What is required: Which of the lines below contain the string "楼主这才是真正的网络松鼠啊"? Pull each one out of the data.

Saved data entries
┏━━

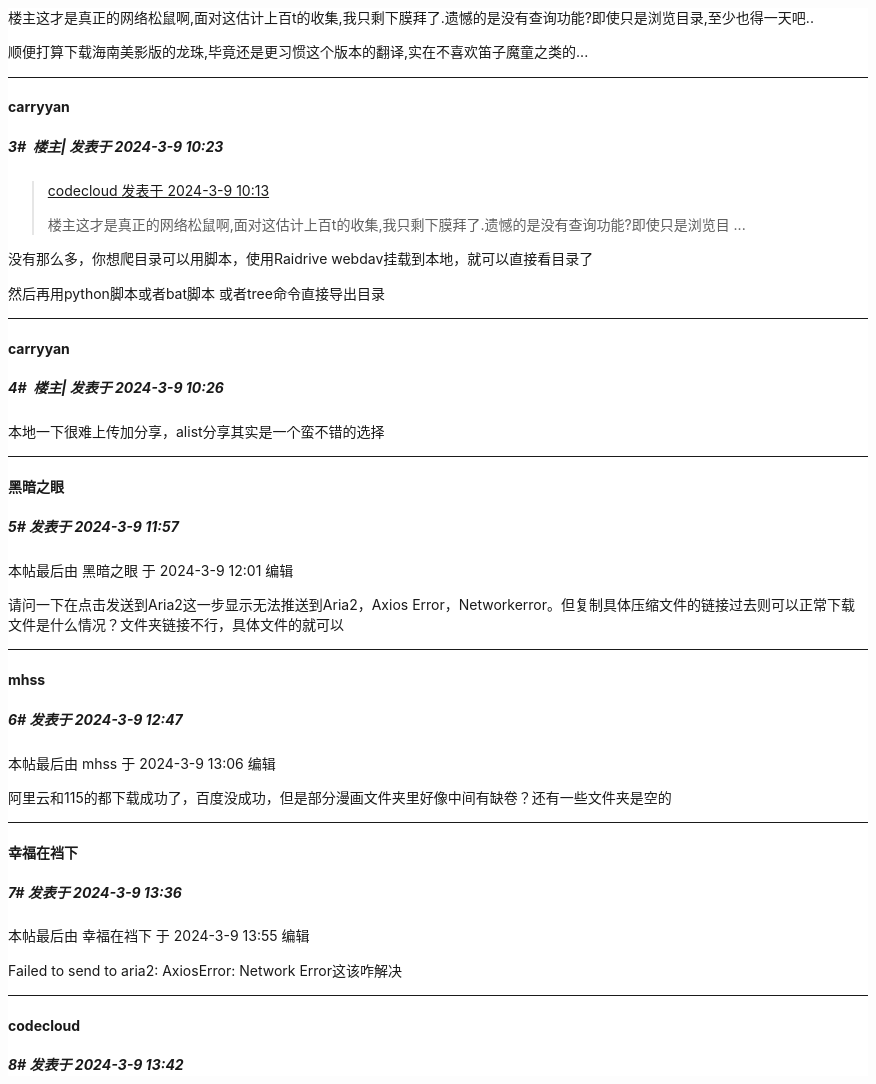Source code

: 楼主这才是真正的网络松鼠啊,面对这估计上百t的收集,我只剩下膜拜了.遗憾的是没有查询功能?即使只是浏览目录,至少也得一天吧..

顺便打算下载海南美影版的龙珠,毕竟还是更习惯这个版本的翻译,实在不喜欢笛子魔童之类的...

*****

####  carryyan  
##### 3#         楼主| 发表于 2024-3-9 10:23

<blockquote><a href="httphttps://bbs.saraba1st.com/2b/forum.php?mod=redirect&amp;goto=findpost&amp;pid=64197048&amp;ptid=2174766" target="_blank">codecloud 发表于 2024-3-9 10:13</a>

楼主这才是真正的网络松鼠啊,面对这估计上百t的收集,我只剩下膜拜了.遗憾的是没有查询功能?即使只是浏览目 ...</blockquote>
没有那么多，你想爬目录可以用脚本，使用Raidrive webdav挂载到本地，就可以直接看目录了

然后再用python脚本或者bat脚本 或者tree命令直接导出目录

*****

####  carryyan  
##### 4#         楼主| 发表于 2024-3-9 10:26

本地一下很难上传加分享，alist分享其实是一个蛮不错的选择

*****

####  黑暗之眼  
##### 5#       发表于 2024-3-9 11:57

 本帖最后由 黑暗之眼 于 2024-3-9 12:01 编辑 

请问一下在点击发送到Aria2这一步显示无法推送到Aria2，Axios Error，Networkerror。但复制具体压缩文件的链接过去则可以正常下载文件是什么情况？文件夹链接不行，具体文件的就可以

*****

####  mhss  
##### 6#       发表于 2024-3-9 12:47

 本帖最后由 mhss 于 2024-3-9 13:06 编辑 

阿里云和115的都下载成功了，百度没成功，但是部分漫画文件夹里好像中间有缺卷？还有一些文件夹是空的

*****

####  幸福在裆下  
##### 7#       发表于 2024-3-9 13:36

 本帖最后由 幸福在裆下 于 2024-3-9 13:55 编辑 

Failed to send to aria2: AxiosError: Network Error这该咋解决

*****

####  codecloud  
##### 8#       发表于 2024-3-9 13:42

┗━━

Written solution:
: 楼主这才是真正的网络松鼠啊,面对这估计上百t的收集,我只剩下膜拜了.遗憾的是没有查询功能?即使只是浏览目录,至少也得一天吧..
楼主这才是真正的网络松鼠啊,面对这估计上百t的收集,我只剩下膜拜了.遗憾的是没有查询功能?即使只是浏览目 ...</blockquote>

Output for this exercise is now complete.